How do I evaluate $\sum_{i=0}^{\infty}\frac{i^N}{4^i} $? Question:

How do I evaluate $\displaystyle\sum_{i=0}^{\infty}\frac{i^2}{4^i} $? In general, how can one evaluate $\displaystyle\sum_{i=0}^{\infty}\frac{i^N}{4^i} $?

 A: Look at
$$
f(z)=\sum_{i=0}^{\infty}z^i=\frac{1}{1-z}.
$$
Now
$$
z\frac{d}{dz}f(z)=z\sum_{i=0}^{\infty}iz^{i-1}=\sum_{i=0}^{\infty}iz^i,
$$
and in general
$$
\left(z \frac{d}{dz}\right)^{k}f(z)=\sum_{i=0}^{\infty}i^kz^i.
$$
To compute your sums, apply the appropriate differential operator to $(1-z)^{-1}$, then evaluate the result at $z=1/4$.
A: ncmathsadist 2 gives you very good link for the answer to your first question. You can continue along the same way he used in order to compute the value of the sum changing the value of the exponent from 2 to 3 and to any number.  

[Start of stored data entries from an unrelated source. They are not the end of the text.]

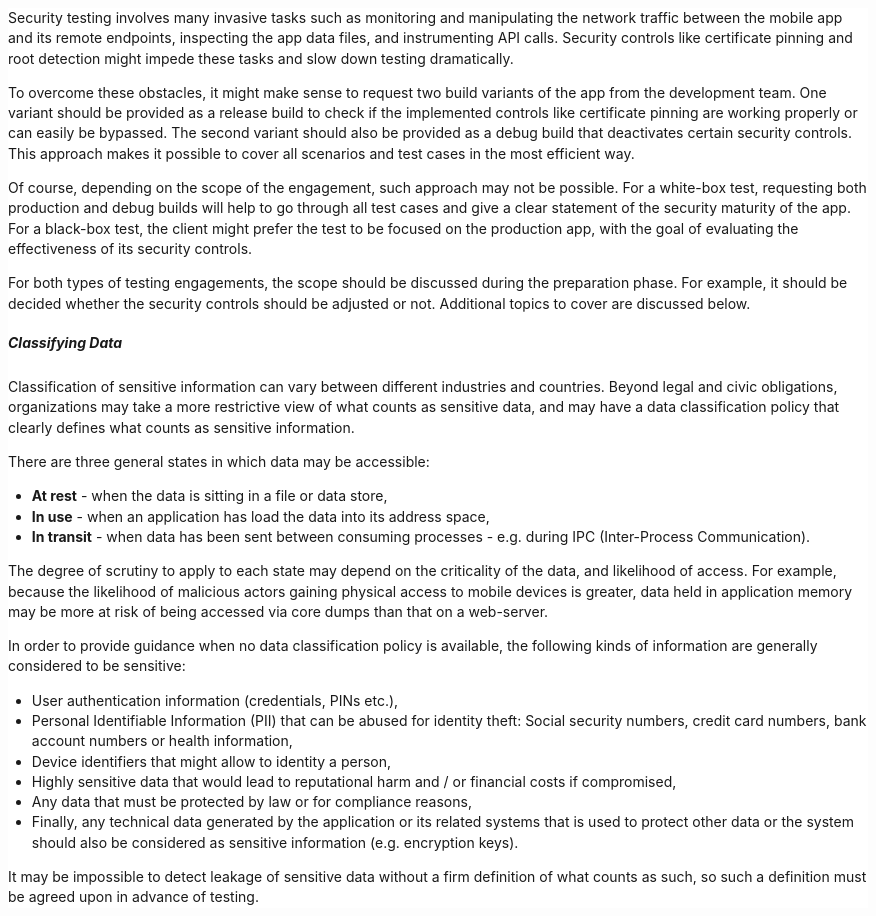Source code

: Security testing involves many invasive tasks such as monitoring and manipulating the network traffic between the mobile app and its remote endpoints, inspecting the app data files, and instrumenting API calls. Security controls like certificate pinning and root detection might impede these tasks and slow down testing dramatically.

To overcome these obstacles, it might make sense to request two build variants of the app from the development team. One variant should be provided as a release build to check if the implemented controls like certificate pinning are working properly or can easily be bypassed. The second variant should also be provided as a debug build that deactivates certain security controls. This approach makes it possible to cover all scenarios and test cases in the most efficient way.

Of course, depending on the scope of the engagement, such approach may not be possible. For a white-box test, requesting both production and debug builds will help to go through all test cases and give a clear statement of the security maturity of the app. For a black-box test, the client might prefer the test to be focused on the production app, with the goal of evaluating the effectiveness of its security controls.

For both types of testing engagements, the scope should be discussed during the preparation phase. For example, it should be decided whether the security controls should be adjusted or not. Additional topics to cover are discussed below.

##### Classifying Data

Classification of sensitive information can vary between different industries and countries. Beyond legal and civic obligations, organizations may take a more restrictive view of what counts as sensitive data, and may have a data classification policy that clearly defines what counts as sensitive information.

There are three general states in which data may be accessible:

- **At rest** - when the data is sitting in a file or data store,
- **In use** - when an application has load the data into its address space,
- **In transit** - when data has been sent between consuming processes - e.g. during IPC (Inter-Process Communication).

The degree of scrutiny to apply to each state may depend on the criticality of the data, and likelihood of access. For example, because the likelihood of malicious actors gaining physical access to mobile devices is greater, data held in application memory may be more at risk of being accessed via core dumps than that on a web-server.

In order to provide guidance when no data classification policy is available, the following kinds of information are generally considered to be sensitive:

- User authentication information (credentials, PINs etc.),
- Personal Identifiable Information (PII) that can be abused for identity theft: Social security numbers, credit card numbers, bank account numbers or health information,
- Device identifiers that might allow to identity a person,
- Highly sensitive data that would lead to reputational harm and / or financial costs if compromised,
- Any data that must be protected by law or for compliance reasons,
- Finally, any technical data generated by the application or its related systems that is used to protect other data or the system should also be considered as sensitive information (e.g. encryption keys).

It may be impossible to detect leakage of sensitive data without a firm definition of what counts as such, so such a definition must be agreed upon in advance of testing.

I have not been able to find a way to make the solution totally general, that is to say to express the value of the sum as a function of exponent N.  

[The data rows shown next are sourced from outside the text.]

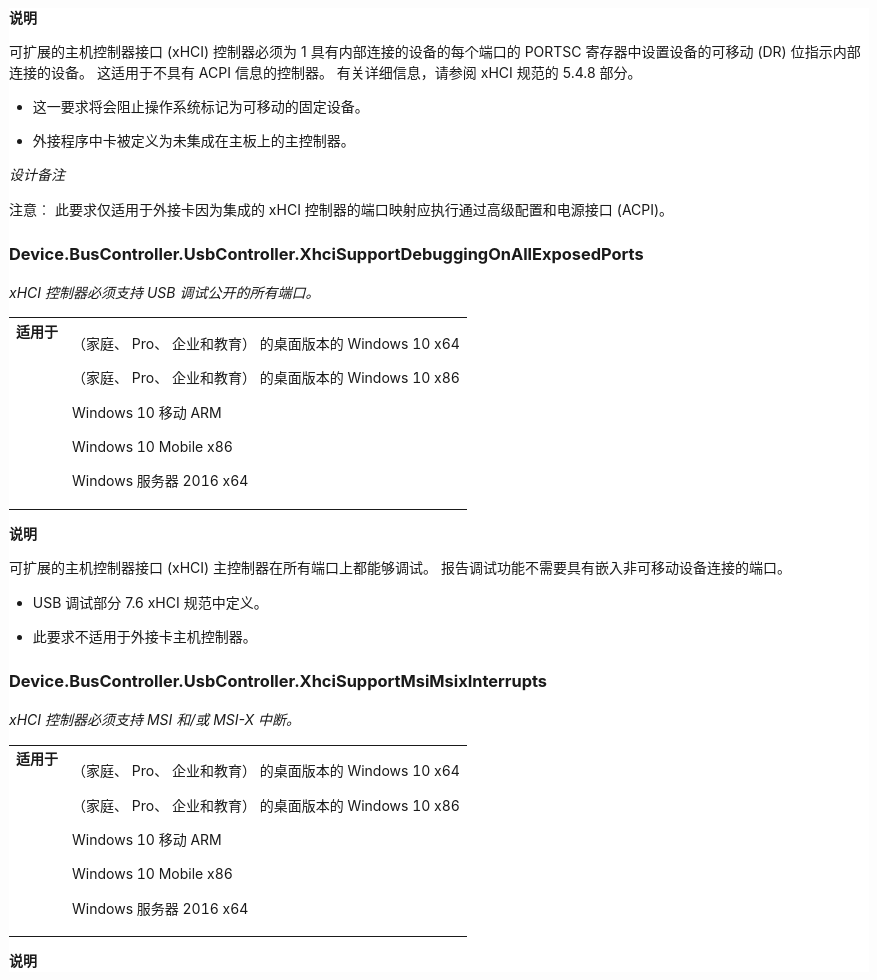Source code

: **说明**

可扩展的主机控制器接口 (xHCI) 控制器必须为 1 具有内部连接的设备的每个端口的 PORTSC 寄存器中设置设备的可移动 (DR) 位指示内部连接的设备。 这适用于不具有 ACPI 信息的控制器。 有关详细信息，请参阅 xHCI 规范的 5.4.8 部分。
 

-   这一要求将会阻止操作系统标记为可移动的固定设备。

-   外接程序中卡被定义为未集成在主板上的主控制器。

*设计备注*

注意︰ 此要求仅适用于外接卡因为集成的 xHCI 控制器的端口映射应执行通过高级配置和电源接口 (ACPI)。

### <a name="devicebuscontrollerusbcontrollerxhcisupportdebuggingonallexposedports"></a>Device.BusController.UsbController.XhciSupportDebuggingOnAllExposedPorts

*xHCI 控制器必须支持 USB 调试公开的所有端口。*

<table>
<tr>
<th>适用于</th>
<td>
<p>（家庭、 Pro、 企业和教育） 的桌面版本的 Windows 10 x64</p>
<p>（家庭、 Pro、 企业和教育） 的桌面版本的 Windows 10 x86</p>
<p>Windows 10 移动 ARM</p>
<p>Windows 10 Mobile x86</p>
<p>Windows 服务器 2016 x64</p>
</td></tr></table>

**说明**

可扩展的主机控制器接口 (xHCI) 主控制器在所有端口上都能够调试。 报告调试功能不需要具有嵌入非可移动设备连接的端口。
 

-   USB 调试部分 7.6 xHCI 规范中定义。  

-   此要求不适用于外接卡主机控制器。 

### <a name="devicebuscontrollerusbcontrollerxhcisupportmsimsixinterrupts"></a>Device.BusController.UsbController.XhciSupportMsiMsixInterrupts

*xHCI 控制器必须支持 MSI 和/或 MSI-X 中断。*

<table>
<tr>
<th>适用于</th>
<td>
<p>（家庭、 Pro、 企业和教育） 的桌面版本的 Windows 10 x64</p>
<p>（家庭、 Pro、 企业和教育） 的桌面版本的 Windows 10 x86</p>
<p>Windows 10 移动 ARM</p>
<p>Windows 10 Mobile x86</p>
<p>Windows 服务器 2016 x64</p>
</td></tr></table>

**说明**
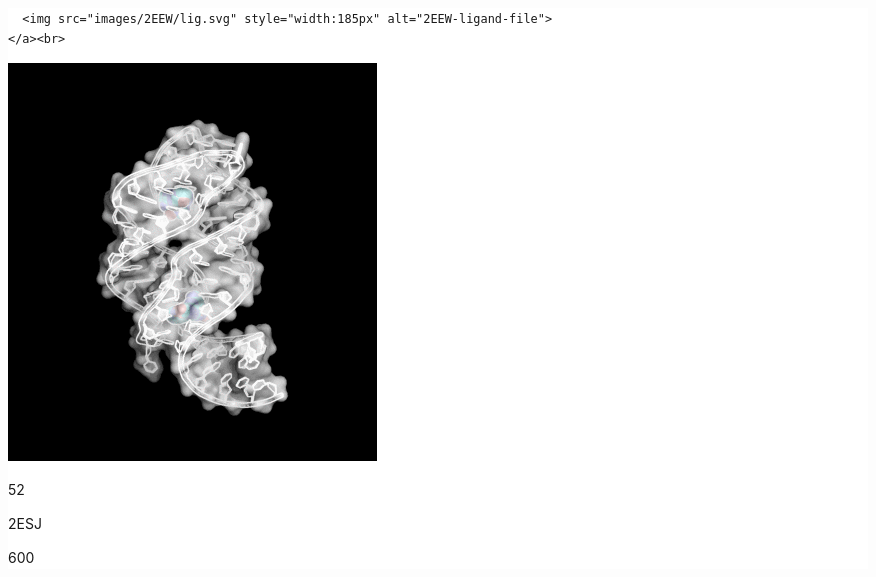       <img src="images/2EEW/lig.svg" style="width:185px" alt="2EEW-ligand-file">
    </a><br>
  </p>
</td>
<td halign="center" style="word-wrap: break-word;" valign="top">
  <p>
    <a href="images/2EEW/poses.gif">
      <img src="images/2EEW/poses.gif" style="width:369px" style="height:398px"alt="2EEW-poses-file">
    </a><br>
  </p>
</td>
</tr>
<tr>
<td halign="center" style="word-wrap: break-word;" valign="top">
  <p> 52 </p>
</td>
  <td halign="center" style="word-wrap: break-word;" valign="top">
    <p> 2ESJ </p>
  </td>
  </td>
  <td halign="center" style="word-wrap: break-word;" valign="top">
    <p> 600 </p>
  </td>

Ignoring if your question is or not related to homework, I should mention that the summation if terms (i^N / M^i), for i going from 0 to infinity, is the Hurwitz-Lerch transcendent function with arguments [1/M , -N , 0].
A: Consider
$$\sum_{k=1}^\infty \frac{k^s}{z^k}$$
To reproduce the sum in your question, you can take $s=N$ and $z=4$.
Rewrite as
$$\sum_{k=1}^\infty \frac{(1/z)^k}{k^{-s}}$$
This is exactly
$$\operatorname{Li}_{-s}(1/z)$$
Where we have the polylogarithm.

The polylogarithm obeys the recurrence
$$\operatorname{Li}_{s+1} (z)=\int_0^z \frac{\operatorname{Li}_s(t)}{t}\mathrm dt$$
As well as having the special value
$$\operatorname{Li}_0(z)=\frac{z}{1-z}$$
This leads to the formula
$$\operatorname{Li}_{-n}(z)=\left(z\frac{\partial}{\partial z}\right)^n \frac{z}{1-z}$$
Which is enough to information to construct $\operatorname{Li}_{-n}(z)$ for whatever $n$ you like and then plug in $z=1/4$ or whatever other special value you want.